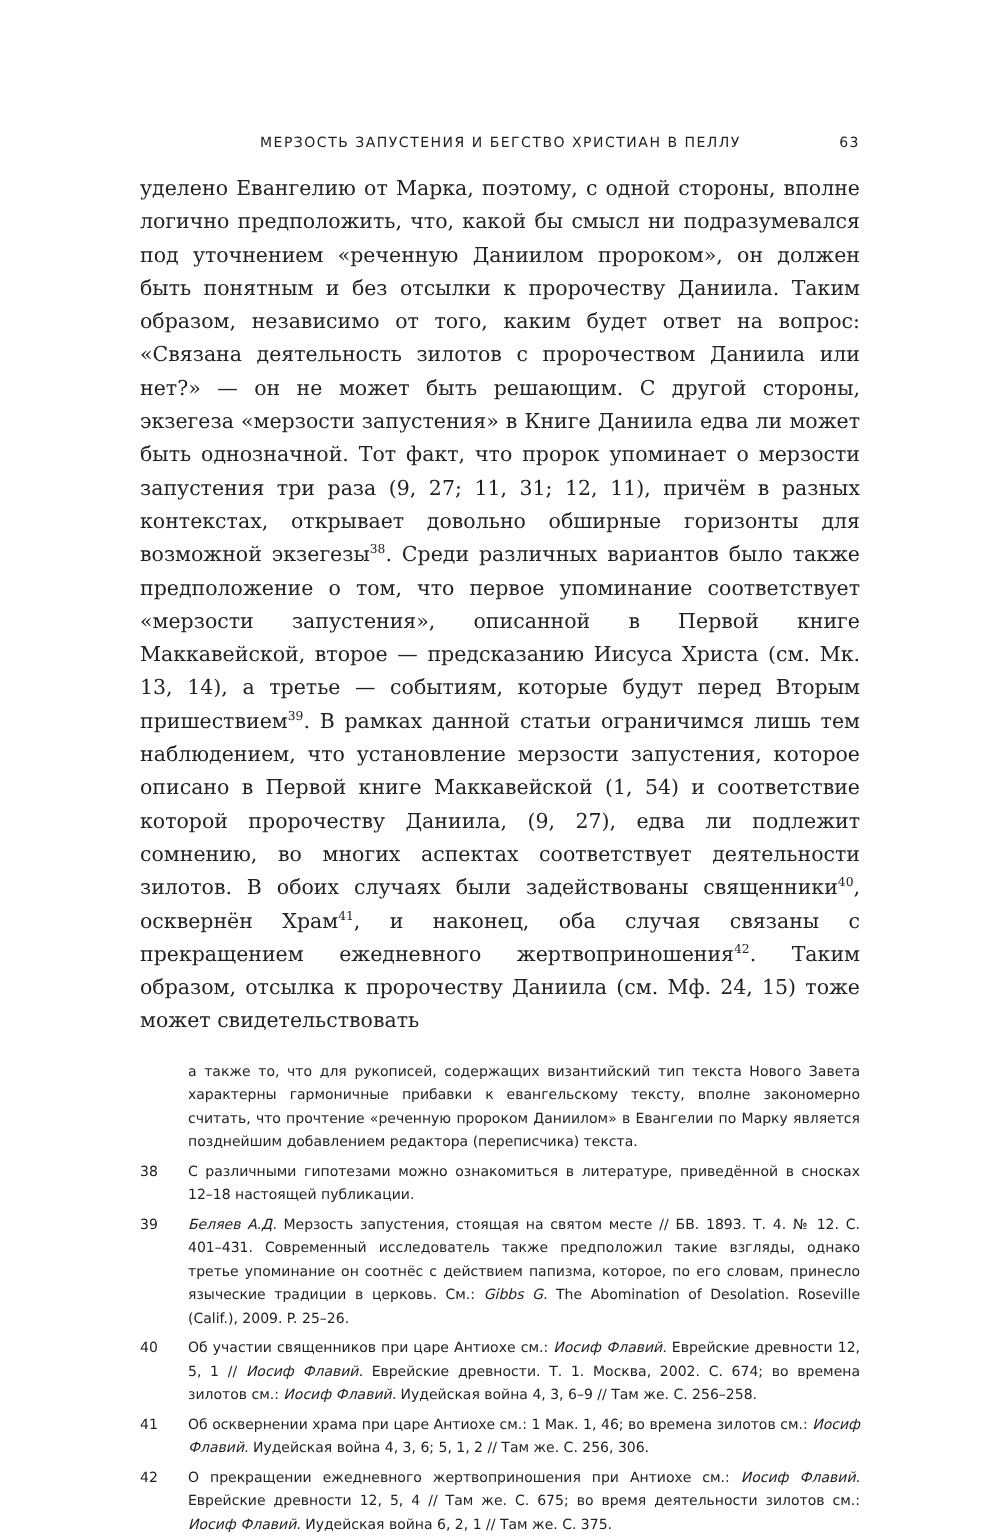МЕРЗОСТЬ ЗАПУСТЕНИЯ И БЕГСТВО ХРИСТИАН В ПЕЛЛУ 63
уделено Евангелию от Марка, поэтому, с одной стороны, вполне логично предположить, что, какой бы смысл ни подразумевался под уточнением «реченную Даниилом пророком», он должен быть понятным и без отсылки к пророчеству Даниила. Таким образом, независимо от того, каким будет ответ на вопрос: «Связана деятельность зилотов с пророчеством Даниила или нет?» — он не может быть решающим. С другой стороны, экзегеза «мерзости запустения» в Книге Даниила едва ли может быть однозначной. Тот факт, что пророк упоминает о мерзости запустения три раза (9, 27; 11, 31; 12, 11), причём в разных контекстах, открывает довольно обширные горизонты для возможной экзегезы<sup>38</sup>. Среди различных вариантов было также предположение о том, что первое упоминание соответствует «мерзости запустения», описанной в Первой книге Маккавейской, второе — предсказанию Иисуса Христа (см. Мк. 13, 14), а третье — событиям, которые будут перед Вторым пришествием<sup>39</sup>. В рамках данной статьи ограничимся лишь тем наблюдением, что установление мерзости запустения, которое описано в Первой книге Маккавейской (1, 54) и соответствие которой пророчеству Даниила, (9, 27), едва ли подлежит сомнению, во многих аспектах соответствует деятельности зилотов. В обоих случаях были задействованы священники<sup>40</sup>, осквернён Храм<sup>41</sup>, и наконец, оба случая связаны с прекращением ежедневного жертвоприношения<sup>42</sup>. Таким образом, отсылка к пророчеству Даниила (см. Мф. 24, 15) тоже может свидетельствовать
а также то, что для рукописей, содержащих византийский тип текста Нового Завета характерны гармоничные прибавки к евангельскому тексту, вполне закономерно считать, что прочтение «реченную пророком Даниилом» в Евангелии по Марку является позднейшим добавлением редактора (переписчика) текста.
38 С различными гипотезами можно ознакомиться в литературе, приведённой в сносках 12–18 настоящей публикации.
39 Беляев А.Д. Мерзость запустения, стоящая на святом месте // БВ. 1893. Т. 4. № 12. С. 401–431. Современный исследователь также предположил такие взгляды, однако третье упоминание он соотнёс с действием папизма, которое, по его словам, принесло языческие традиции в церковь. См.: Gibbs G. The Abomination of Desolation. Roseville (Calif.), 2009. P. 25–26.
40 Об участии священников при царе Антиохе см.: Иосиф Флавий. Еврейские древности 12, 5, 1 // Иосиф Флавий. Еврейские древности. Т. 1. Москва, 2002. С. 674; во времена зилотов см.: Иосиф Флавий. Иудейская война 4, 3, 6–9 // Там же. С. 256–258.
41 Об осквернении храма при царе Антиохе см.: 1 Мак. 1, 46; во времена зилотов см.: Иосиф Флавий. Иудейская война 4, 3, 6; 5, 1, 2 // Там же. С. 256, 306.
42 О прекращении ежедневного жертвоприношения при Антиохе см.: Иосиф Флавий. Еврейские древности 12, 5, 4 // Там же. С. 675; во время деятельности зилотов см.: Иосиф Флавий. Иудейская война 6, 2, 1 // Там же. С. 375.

■ ■ ■ ■

AIM OF THE TASK ->
Up to and including the last line of the material, reproduce every line exactly, beginning with the one that contains "а также то, что" and adding nothing else.

RESULT ->
а также то, что для рукописей, содержащих византийский тип текста Нового Завета характерны гармоничные прибавки к евангельскому тексту, вполне закономерно считать, что прочтение «реченную пророком Даниилом» в Евангелии по Марку является позднейшим добавлением редактора (переписчика) текста.
38 С различными гипотезами можно ознакомиться в литературе, приведённой в сносках 12–18 настоящей публикации.
39 Беляев А.Д. Мерзость запустения, стоящая на святом месте // БВ. 1893. Т. 4. № 12. С. 401–431. Современный исследователь также предположил такие взгляды, однако третье упоминание он соотнёс с действием папизма, которое, по его словам, принесло языческие традиции в церковь. См.: Gibbs G. The Abomination of Desolation. Roseville (Calif.), 2009. P. 25–26.
40 Об участии священников при царе Антиохе см.: Иосиф Флавий. Еврейские древности 12, 5, 1 // Иосиф Флавий. Еврейские древности. Т. 1. Москва, 2002. С. 674; во времена зилотов см.: Иосиф Флавий. Иудейская война 4, 3, 6–9 // Там же. С. 256–258.
41 Об осквернении храма при царе Антиохе см.: 1 Мак. 1, 46; во времена зилотов см.: Иосиф Флавий. Иудейская война 4, 3, 6; 5, 1, 2 // Там же. С. 256, 306.
42 О прекращении ежедневного жертвоприношения при Антиохе см.: Иосиф Флавий. Еврейские древности 12, 5, 4 // Там же. С. 675; во время деятельности зилотов см.: Иосиф Флавий. Иудейская война 6, 2, 1 // Там же. С. 375.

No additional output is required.